Microsoft solved the issues and issued a mea culpa. “I’d like to apologise to you, our customers and partners, for the obvious inconveniences these issues caused,” Dave Thompson, corporate vice president of Microsoft Online Services, wrote in a 12 May posting on the Microsoft Online Services Team Blog. “We know that email is a critical part of your business communication, and my team and I fully recognise our responsibility as your partner and service provider.”

In the wake of the issues, Microsoft has taken steps to improve its communications with users. “Effective today, we updated our communications procedures to be more extensive and timely,” Thompson wrote. “The primary mechanism for communicating to our customers on issues has been and will continue to be the Service Health Dashboard.”

He also insisted that the issues gripping BPOS haven’t affected Office 365, Microsoft’s cloud-based productivity platform that recently launched its public beta, or other company services. (Office 365 is effectively the rebranding of BPOS.)

But the outages also raise some key questions about the cloud.

Cloud Commitment

Microsoft is “all in” with regard to cloud services.

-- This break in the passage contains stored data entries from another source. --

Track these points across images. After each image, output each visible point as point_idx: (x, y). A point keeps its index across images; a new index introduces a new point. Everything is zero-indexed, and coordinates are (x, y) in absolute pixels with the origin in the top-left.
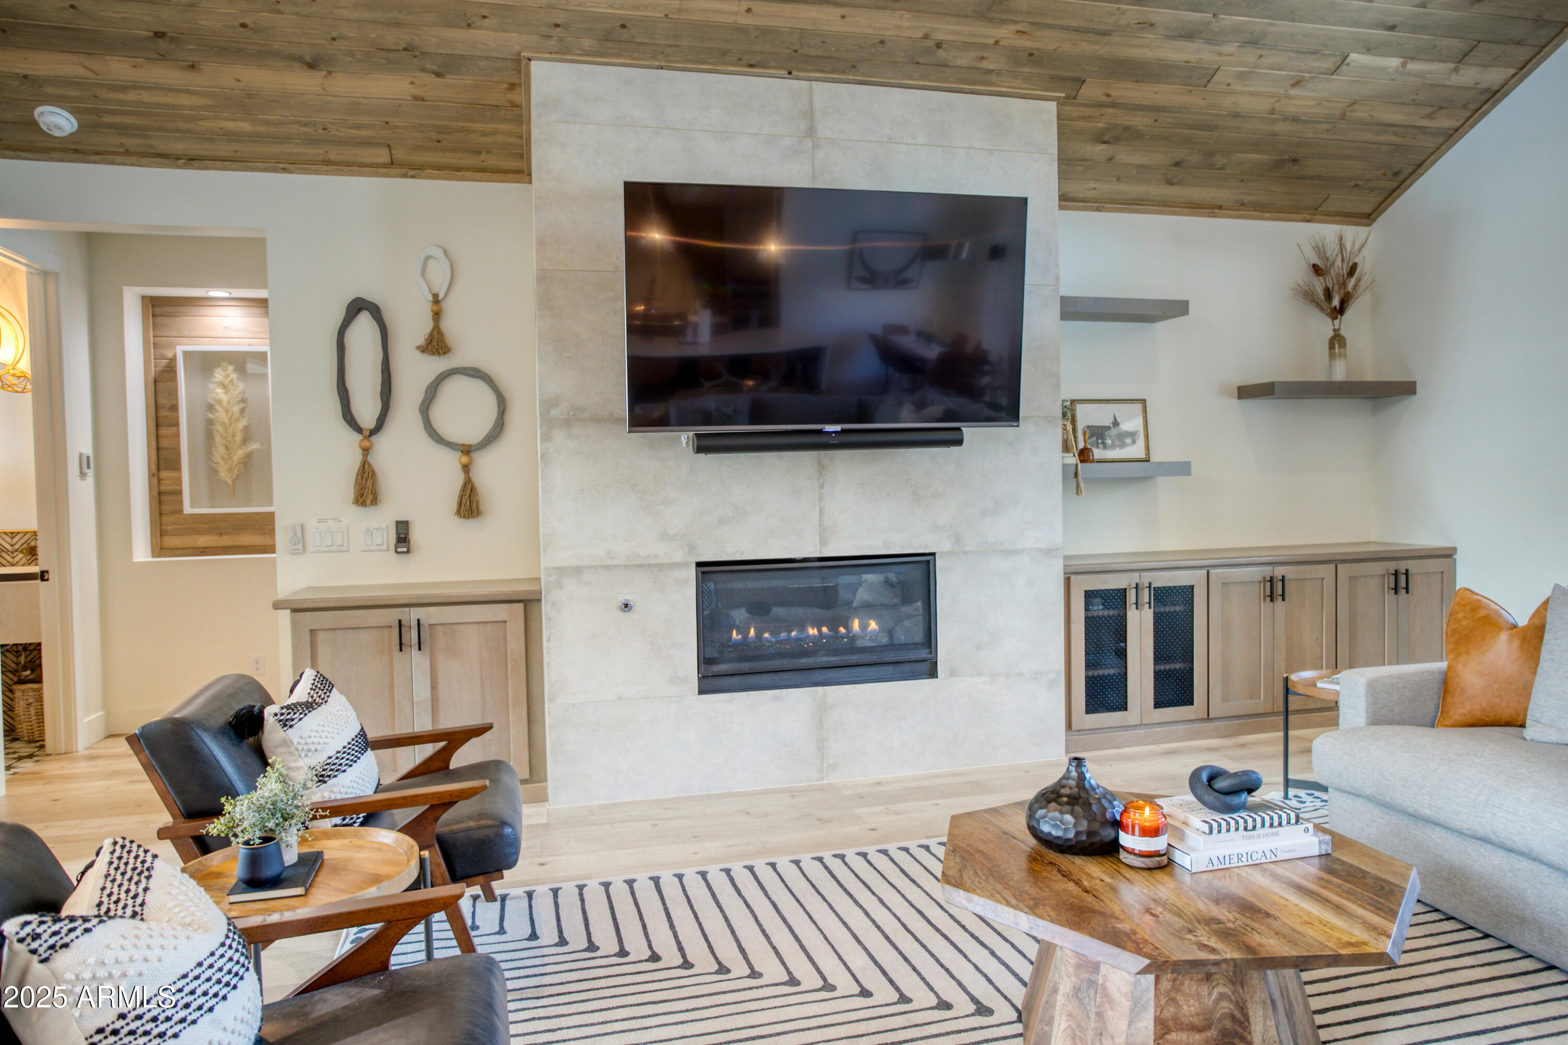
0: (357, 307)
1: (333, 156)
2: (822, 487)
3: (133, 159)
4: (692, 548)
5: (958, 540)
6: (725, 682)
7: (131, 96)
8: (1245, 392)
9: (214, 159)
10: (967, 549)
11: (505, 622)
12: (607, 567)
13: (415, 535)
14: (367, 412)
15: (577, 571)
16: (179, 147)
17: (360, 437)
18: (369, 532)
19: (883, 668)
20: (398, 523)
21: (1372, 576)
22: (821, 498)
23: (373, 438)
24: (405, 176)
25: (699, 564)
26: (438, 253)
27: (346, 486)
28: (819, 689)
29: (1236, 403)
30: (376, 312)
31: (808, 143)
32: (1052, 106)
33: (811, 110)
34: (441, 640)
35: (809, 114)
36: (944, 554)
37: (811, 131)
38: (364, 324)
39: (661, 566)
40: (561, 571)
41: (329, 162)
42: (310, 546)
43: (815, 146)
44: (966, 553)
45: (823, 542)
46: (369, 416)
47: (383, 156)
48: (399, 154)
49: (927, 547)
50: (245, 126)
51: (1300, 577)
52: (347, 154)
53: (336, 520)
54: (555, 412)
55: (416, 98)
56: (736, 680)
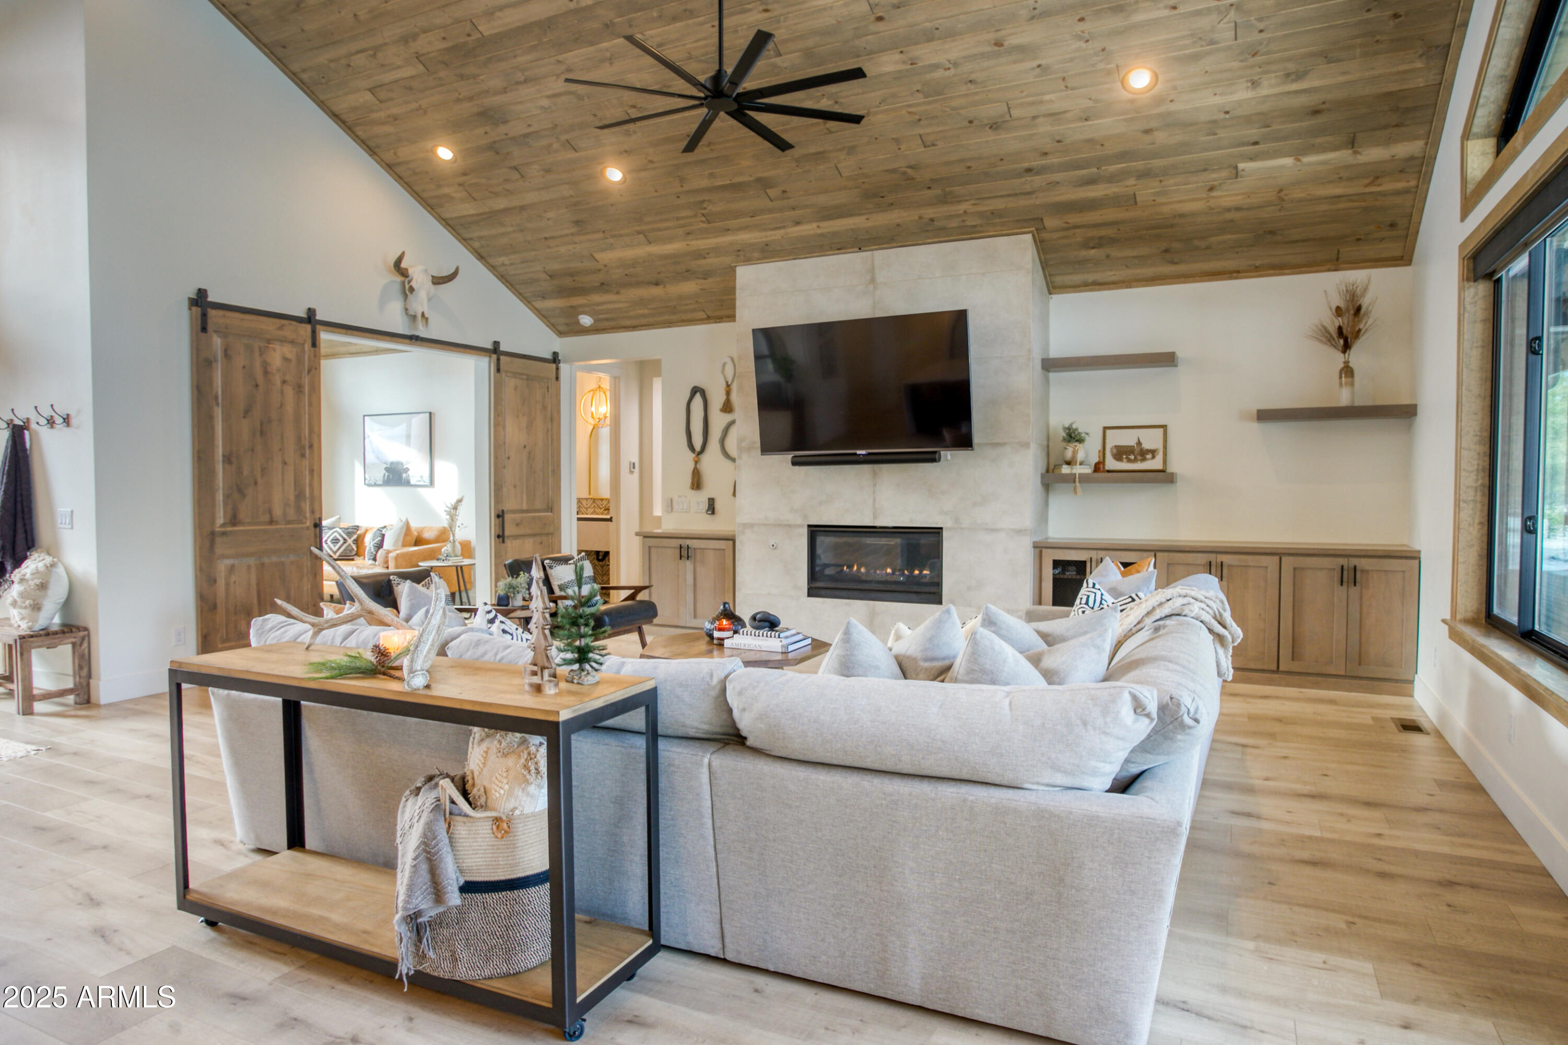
0: (695, 390)
1: (684, 318)
2: (875, 485)
3: (614, 331)
4: (805, 517)
5: (957, 520)
6: (823, 592)
7: (604, 307)
8: (1264, 416)
9: (642, 326)
10: (963, 526)
11: (724, 550)
12: (765, 525)
13: (718, 506)
14: (698, 444)
15: (752, 526)
16: (628, 323)
17: (694, 455)
18: (698, 503)
19: (910, 595)
20: (709, 499)
21: (1321, 569)
22: (874, 492)
23: (700, 456)
24: (716, 322)
25: (809, 526)
26: (729, 361)
27: (688, 479)
28: (871, 602)
29: (1255, 426)
30: (703, 393)
31: (871, 287)
32: (1029, 237)
33: (873, 268)
34: (698, 557)
35: (872, 271)
36: (950, 529)
37: (873, 280)
38: (698, 400)
39: (790, 526)
40: (745, 526)
41: (683, 321)
42: (675, 509)
43: (875, 288)
44: (962, 529)
45: (875, 517)
46: (698, 446)
47: (702, 315)
48: (710, 314)
49: (937, 523)
50: (646, 311)
51: (1243, 564)
52: (689, 316)
53: (686, 497)
54: (743, 444)
55: (702, 290)
56: (828, 592)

Indeed, CEO Steve Ballmer and other executives have spent much of the past year taking every opportunity to tout the company’s upcoming subscription platforms as the wave of its future. Office 365, Windows Azure and other platforms represent Microsoft’s attempts to expand its revenue base beyond traditional, desktop-bound software such as Windows and Office.

But while the cloud offers businesses some noted advantages – chief among them, removing the need to maintain on-site IT infrastructure – it also comes with certain risks. In April, an outage at Amazon Web Services led to service disruptions across the Internet, affecting popular websites such as Reddit, Quora and Hootsuite.

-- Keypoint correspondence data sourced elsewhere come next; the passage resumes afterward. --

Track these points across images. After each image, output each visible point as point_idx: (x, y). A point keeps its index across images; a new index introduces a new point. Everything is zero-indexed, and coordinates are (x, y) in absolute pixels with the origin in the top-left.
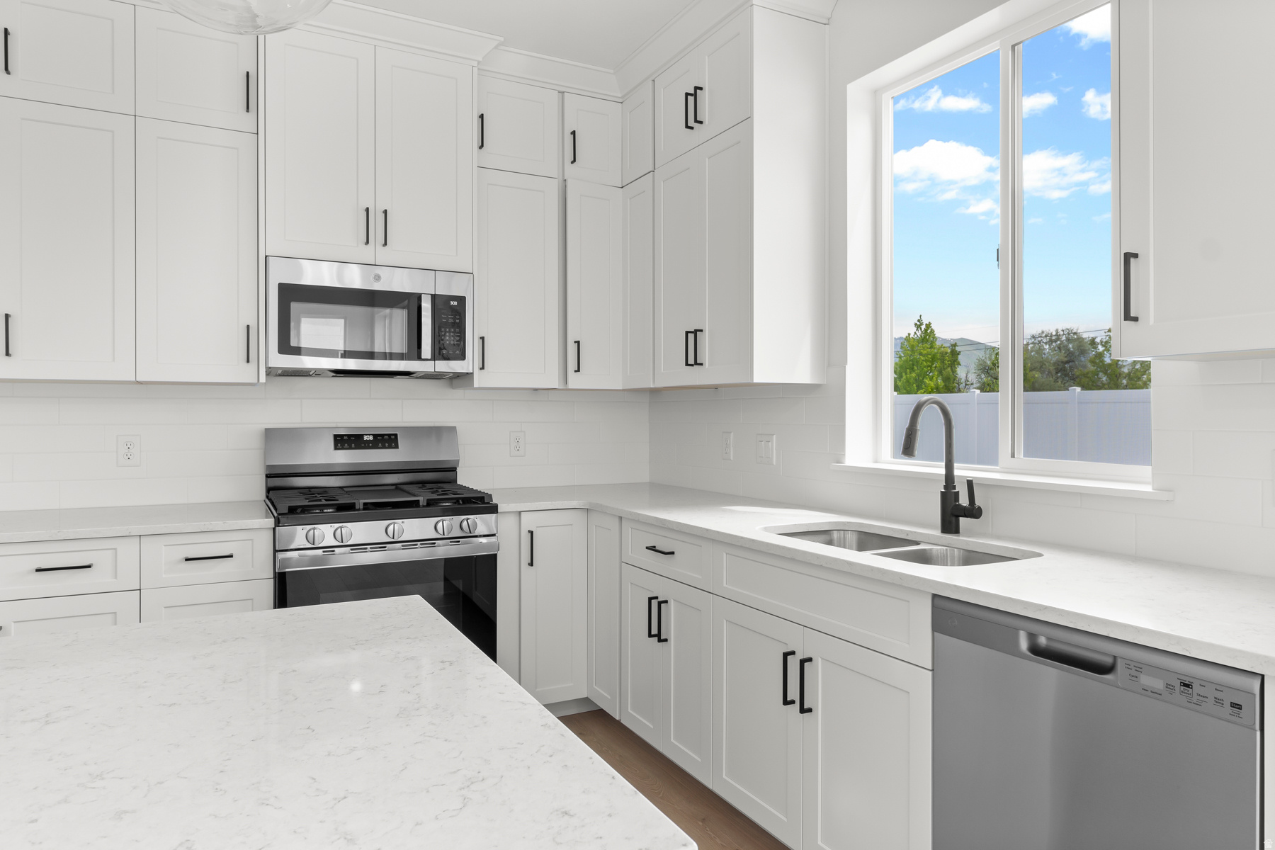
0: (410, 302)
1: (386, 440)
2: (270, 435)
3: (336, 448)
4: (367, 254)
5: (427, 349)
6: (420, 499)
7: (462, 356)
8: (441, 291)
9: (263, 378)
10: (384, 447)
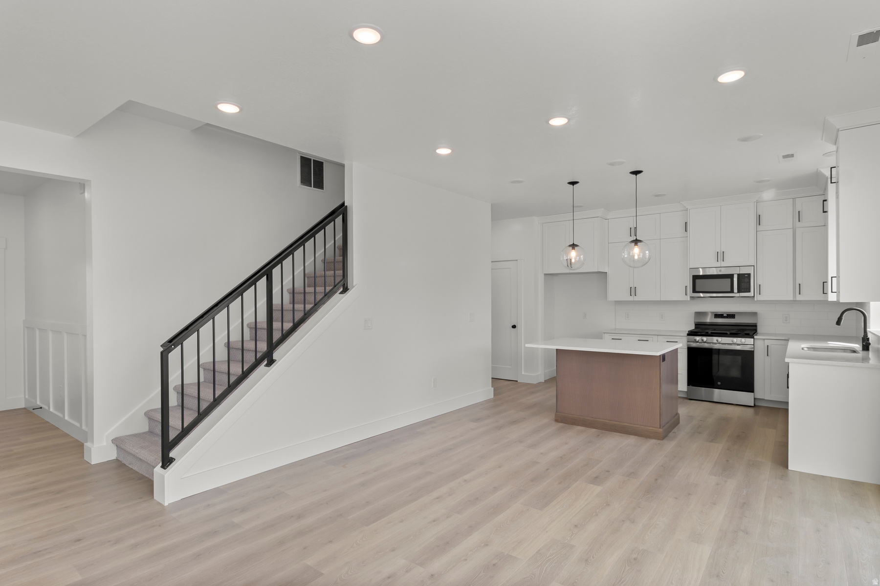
0: (731, 277)
1: (731, 316)
2: (698, 314)
3: (715, 318)
4: (718, 264)
5: (736, 290)
6: (728, 332)
7: (749, 291)
8: (742, 272)
9: (689, 299)
10: (730, 318)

The issues with Amazon led some companies to revert back to on-premises solutions. “We are currently setting up dedicated servers with hard-wired storage,” wrote Andy Singleton, president of Assembla, a software development tools and services provider affected by the EC2 downing. Nonetheless, he touted the benefits of Amazon’s cloud: “We recommend it because their truly on-demand server resources make it possible to rapidly try things, fix things and innovate. Innovation speed is important.”

Amazon isn’t alone in its outages. Google lost some of its users’ email data in February, and launched an aggressive effort at restoration. The possibility of at least some downtime is baked into cloud contracts; the question is what happens with the outage is so catastrophic that it results in data loss, or delays so lengthy they cause a client to lose revenue. For most companies, including Microsoft, the response to an event like the one that hit BPOS last week is to issue some sort of credit for the cloud-time lost.

Even such well-publicised incidents, though, don’t seem to be dissuading businesses as to the ultimate benefits of the cloud. “Clouds will have downtime – it’s a fundamental issue,” Andi Mann, chief cloud strategy guru at CA Technologies, told eWEEK. “But you need to be ready for downtime, whether it’s your own infrastructure or cloud infrastructure. You need to understand what the risk is. It’s all just about risk management.”

In other words, the more businesses gravitate toward the cloud – and the more companies go “all in” on offering cloud services – the more well-publicised cloud incidents will occur. But with each incident, it seems that companies like Microsoft, Google and Amazon learn a little more what works and what doesn’t – and take steps to improve their services that much more. Their future revenues depend on it.